Markelo looked at me for a moment. Something in his expression had the quality of a man who had asked himself the same question and arrived at an answer he was not yet ready to share.
"That," he said, "is a conversation for when we both have more information."
He left with Drevic and Valric. Salm lingered a half-second longer than he should have, his eyes on me with an expression I classified as reluctant interest, before he stepped out.
The door closed with the same iron groan it had made on the way in. A sliver of light remained at the frame. Two finger-widths. The same as before. I counted sixty seconds. Then I returned to the wall and pressed the glass against the stone.
The second listening session lasted longer than the first.
Markelo spoke. The careful tone carried his words through the glass with better clarity now that I had the calibration from the first session.
"He is not what any report suggested."
Valric's voice—I had his profile now from the conversation before the meeting, matching it to the frustrated register through the glass. "He is seven-year-old."
"Yes," Markelo said. "He is."
He paused. Salm's voice, quieter than it had been during the argument: "He noticed the spell disruption."
"He noticed a great deal," Markelo said. "He asked the questions I would have asked in his position." Another pause. "He is not what a child his age should be."

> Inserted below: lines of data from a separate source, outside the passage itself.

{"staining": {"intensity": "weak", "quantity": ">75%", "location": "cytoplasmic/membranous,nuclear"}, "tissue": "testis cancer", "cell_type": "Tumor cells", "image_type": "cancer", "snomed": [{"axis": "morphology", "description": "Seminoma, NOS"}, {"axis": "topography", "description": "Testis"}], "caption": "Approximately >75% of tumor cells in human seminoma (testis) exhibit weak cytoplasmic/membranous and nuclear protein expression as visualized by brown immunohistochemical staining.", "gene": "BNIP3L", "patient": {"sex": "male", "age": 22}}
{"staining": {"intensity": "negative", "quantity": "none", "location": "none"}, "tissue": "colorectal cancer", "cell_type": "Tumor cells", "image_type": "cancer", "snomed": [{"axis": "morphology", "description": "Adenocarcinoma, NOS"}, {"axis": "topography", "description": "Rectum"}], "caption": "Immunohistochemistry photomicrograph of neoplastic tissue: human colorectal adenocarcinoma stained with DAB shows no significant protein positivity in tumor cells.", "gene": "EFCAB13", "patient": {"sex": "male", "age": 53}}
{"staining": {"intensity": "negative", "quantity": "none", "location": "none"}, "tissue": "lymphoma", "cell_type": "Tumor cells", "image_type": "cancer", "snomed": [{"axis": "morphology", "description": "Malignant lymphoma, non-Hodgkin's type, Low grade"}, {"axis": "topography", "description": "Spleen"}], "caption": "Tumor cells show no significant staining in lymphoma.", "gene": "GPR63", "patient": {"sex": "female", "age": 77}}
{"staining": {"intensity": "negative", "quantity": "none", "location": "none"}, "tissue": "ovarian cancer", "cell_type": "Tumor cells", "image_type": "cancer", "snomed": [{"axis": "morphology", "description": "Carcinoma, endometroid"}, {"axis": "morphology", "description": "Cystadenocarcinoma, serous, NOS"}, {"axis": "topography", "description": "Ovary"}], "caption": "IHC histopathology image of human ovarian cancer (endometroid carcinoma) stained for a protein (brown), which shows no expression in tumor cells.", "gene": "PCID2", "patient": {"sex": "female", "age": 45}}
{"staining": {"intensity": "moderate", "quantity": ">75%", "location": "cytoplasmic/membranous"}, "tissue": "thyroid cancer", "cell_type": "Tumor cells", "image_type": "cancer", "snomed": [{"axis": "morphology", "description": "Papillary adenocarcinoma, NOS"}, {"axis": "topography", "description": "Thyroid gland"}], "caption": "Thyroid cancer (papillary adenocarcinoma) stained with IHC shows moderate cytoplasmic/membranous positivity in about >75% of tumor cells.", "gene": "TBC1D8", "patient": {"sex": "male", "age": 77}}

I filed this and kept listening.
The conversation moved to logistics and supply timing, a message to be sent through a channel I could not identify from the glass session alone. The name Divoris appeared twice. Both times the register in the adjacent room shifted when it was spoken—not quite fear, but the particular quality of attention that arose around authority that had real consequences.
The message being prepared for Divoris included a reference to me and a phrase I could only partially resolve as not standard. The stone dampened the echoes.
I pulled the glass from the wall and returned to the pallet.
Drevic brought food forty minutes after the meeting ended.
The meal consisted of bread, dried meat, and something preserved in oil that smelled of forest herbs and animal fat. Enough for a normal seven-year-old, but barely half of what my body needed to keep Overclock stable through the coming sleep cycle. I ate everything and held out the empty container.
Drevic frowned, uncertain. "You ate everything."
"Yes. I need more." I met his eyes. "I have always needed more food than other children my age. My constitution is larger than average, and my healer documented it. If you need me cooperative and coherent, I should not be hungry."
Drevic was quiet. He looked at the container, then at me, then at the door.
"I will ask," he said.
He returned fifteen minutes later with more bread and a second portion of meat. No comment. No favor. Just an instruction carried out.
Which was correct.
I ate the rest and thought about two men from my previous world who had understood captivity better than their captors had.
Julius Caesar, held by Cilician pirates for ransom, had laughed at the amount they named and told them he was worth more. They thought it was bravado. After his release, he hunted them down and crucified them.
Chiang Ching-kuo had no such option. Sent to the Soviet Union as leverage against his father, he stayed for years and learned everything he could: the language, the system, the people, the weaknesses. When he was finally released, he left with knowledge his captors had never meant to give him.
I was neither of them and that was the point. I was seven years old trapped in a stone room in the Sanni Forest. But the lessons still applied.
Do not accept the frame they give you. I had already begun changing the frame.
Learn everything they reveal without meaning to reveal it. The tumbler, the scent profiles, the second listening session, the fragments about Divoris. They had handed me intelligence.
I filed the lessons away and prepared for sleep.
The Overclock would process everything once real deep sleep came. For that, I needed more fuel.
It was also, I noted with private satisfaction, the first time since the bird released me that I had negotiated something and won.